A number of organizations have concluded that the key is to focus on creating and supporting more high-growth Black-owned businesses, particularly in the innovation economy. Those businesses not only create the most wealth for their owners, but also create the most and best jobs for the Black community. Other organizations are focused on helping existing Black-owned small businesses break into local supply chains of large corporations and anchor institutions, filling gaps in the regional economy.
These two segments of the Black business community clearly have the most potential for wealth creation. However, they currently represent only a very small slice of the Black business community, which has been shrinking over all for the past several years.
In addition, the businesses in these two segments require the longest lead times to come to fruition. Research by the National Bureau of Economic Research found that the founders of successful, high-growth businesses tend to be much older and more experienced than the average entrepreneur, with the success rate of those businesses rising dramatically with the age of the founder. Similarly, experience suggests that the businesses with the most potential to break into local supply chains tend to be well-established in their particular market.
If Black-owned businesses are to realize their full potential to close the racial wealth gap, there will need to be a lot more Black founders in the pipeline gaining experience and a lot more Black-owned businesses in the pipeline getting well-established, along with a lot more new Black entrepreneurs coming along behind them learning how to start and run a business.
I’ve come to the conclusion that this will require revitalizing Black business districts, which have historically been the wellspring and training ground for Black-owned businesses, as well as the supplier of role models and mentors so vital to the success of new Black entrepreneurs. The demise of Black business districts over the past century has removed critical middle rungs from the ladder that Black entrepreneurs must climb to grow successful and rewarding businesses.
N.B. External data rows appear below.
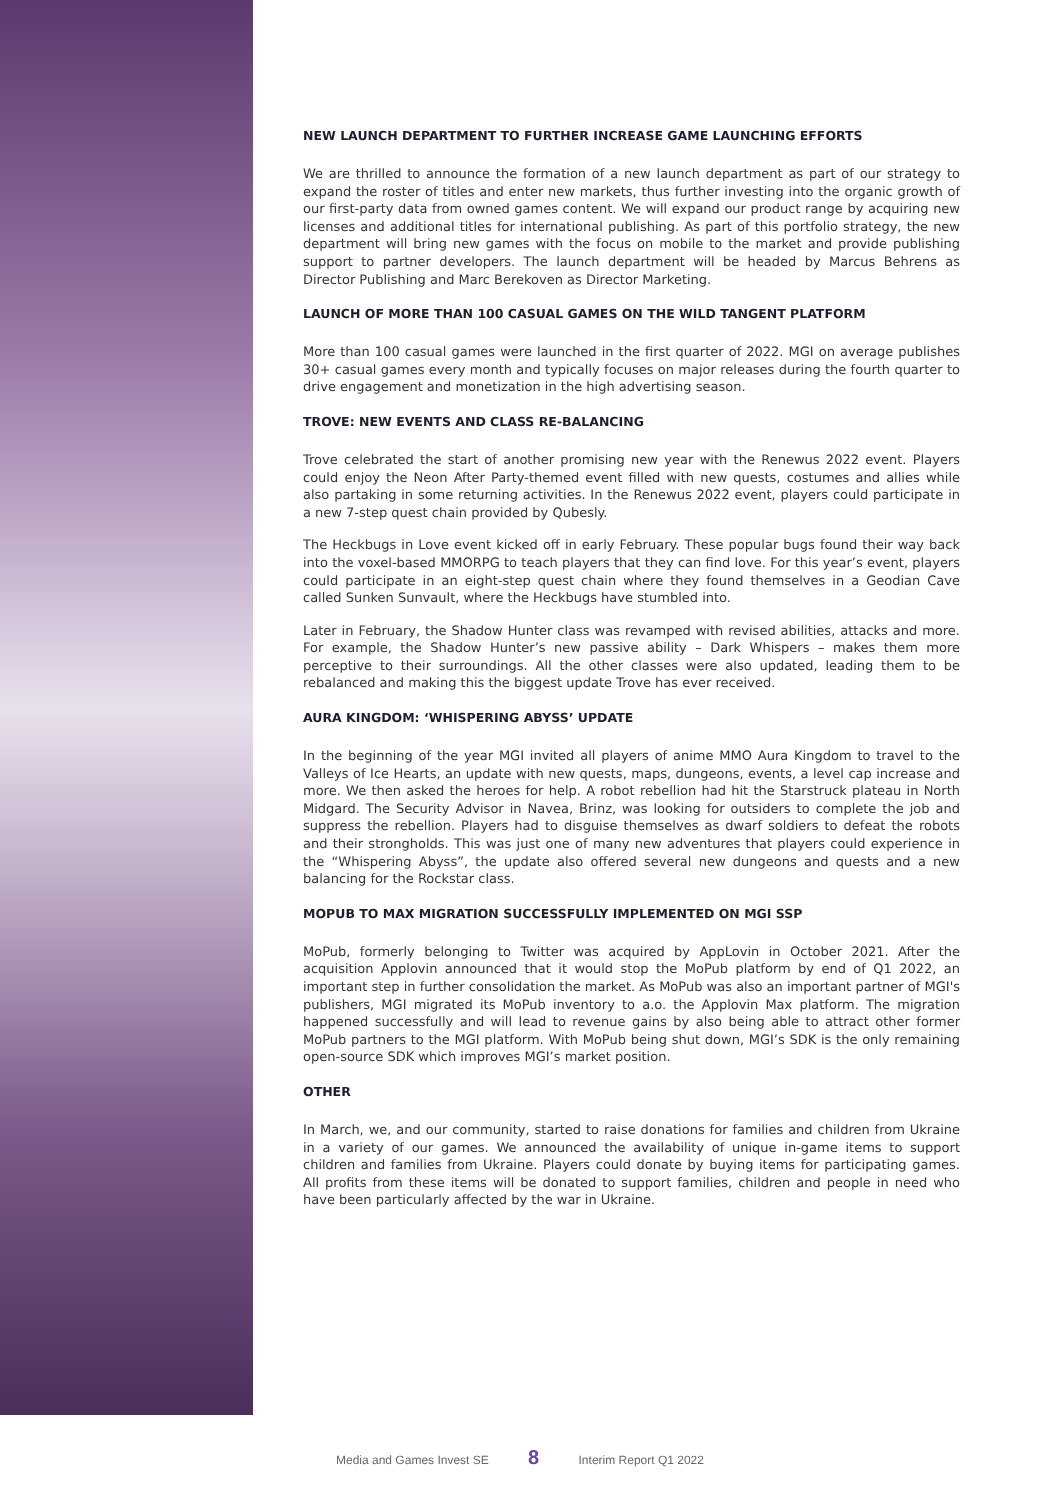NEW LAUNCH DEPARTMENT TO FURTHER INCREASE GAME LAUNCHING EFFORTS
We are thrilled to announce the formation of a new launch department as part of our strategy to expand the roster of titles and enter new markets, thus further investing into the organic growth of our first-party data from owned games content. We will expand our product range by acquiring new licenses and additional titles for international publishing. As part of this portfolio strategy, the new department will bring new games with the focus on mobile to the market and provide publishing support to partner developers. The launch department will be headed by Marcus Behrens as Director Publishing and Marc Berekoven as Director Marketing.
LAUNCH OF MORE THAN 100 CASUAL GAMES ON THE WILD TANGENT PLATFORM
More than 100 casual games were launched in the first quarter of 2022. MGI on average publishes 30+ casual games every month and typically focuses on major releases during the fourth quarter to drive engagement and monetization in the high advertising season.
TROVE: NEW EVENTS AND CLASS RE-BALANCING
Trove celebrated the start of another promising new year with the Renewus 2022 event. Players could enjoy the Neon After Party-themed event filled with new quests, costumes and allies while also partaking in some returning activities. In the Renewus 2022 event, players could participate in a new 7-step quest chain provided by Qubesly.
The Heckbugs in Love event kicked off in early February. These popular bugs found their way back into the voxel-based MMORPG to teach players that they can find love. For this year’s event, players could participate in an eight-step quest chain where they found themselves in a Geodian Cave called Sunken Sunvault, where the Heckbugs have stumbled into.
Later in February, the Shadow Hunter class was revamped with revised abilities, attacks and more. For example, the Shadow Hunter’s new passive ability – Dark Whispers – makes them more perceptive to their surroundings. All the other classes were also updated, leading them to be rebalanced and making this the biggest update Trove has ever received.
AURA KINGDOM: ‘WHISPERING ABYSS’ UPDATE
In the beginning of the year MGI invited all players of anime MMO Aura Kingdom to travel to the Valleys of Ice Hearts, an update with new quests, maps, dungeons, events, a level cap increase and more. We then asked the heroes for help. A robot rebellion had hit the Starstruck plateau in North Midgard. The Security Advisor in Navea, Brinz, was looking for outsiders to complete the job and suppress the rebellion. Players had to disguise themselves as dwarf soldiers to defeat the robots and their strongholds. This was just one of many new adventures that players could experience in the “Whispering Abyss”, the update also offered several new dungeons and quests and a new balancing for the Rockstar class.
MOPUB TO MAX MIGRATION SUCCESSFULLY IMPLEMENTED ON MGI SSP
MoPub, formerly belonging to Twitter was acquired by AppLovin in October 2021. After the acquisition Applovin announced that it would stop the MoPub platform by end of Q1 2022, an important step in further consolidation the market. As MoPub was also an important partner of MGI's publishers, MGI migrated its MoPub inventory to a.o. the Applovin Max platform. The migration happened successfully and will lead to revenue gains by also being able to attract other former MoPub partners to the MGI platform. With MoPub being shut down, MGI’s SDK is the only remaining open-source SDK which improves MGI’s market position.
OTHER
In March, we, and our community, started to raise donations for families and children from Ukraine in a variety of our games. We announced the availability of unique in-game items to support children and families from Ukraine. Players could donate by buying items for participating games. All profits from these items will be donated to support families, children and people in need who have been particularly affected by the war in Ukraine.
Media and Games Invest SE 8 Interim Report Q1 2022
Rebuilding Black business districts will require a large-scale, sustained, multi-generational effort. More Marshall Plan than microlending. Federal economic recovery planning and funds can help jump start this process, but ongoing support from local governments will be needed to sustain funding and to reform policies and systems that get in the way.
If successful, these revitalization efforts could usher in a new “Golden Era” for Black-owned businesses, one in which thriving Black business districts not only bring jobs and economic vitality to Black communities but also serve as engines of growth for regional economies.
Pete Carlson is president of Regional Growth Strategies and a board member of Forward Cities, a national nonprofit equipping communities and regions to grow and sustain more equitable entrepreneurial ecosystems.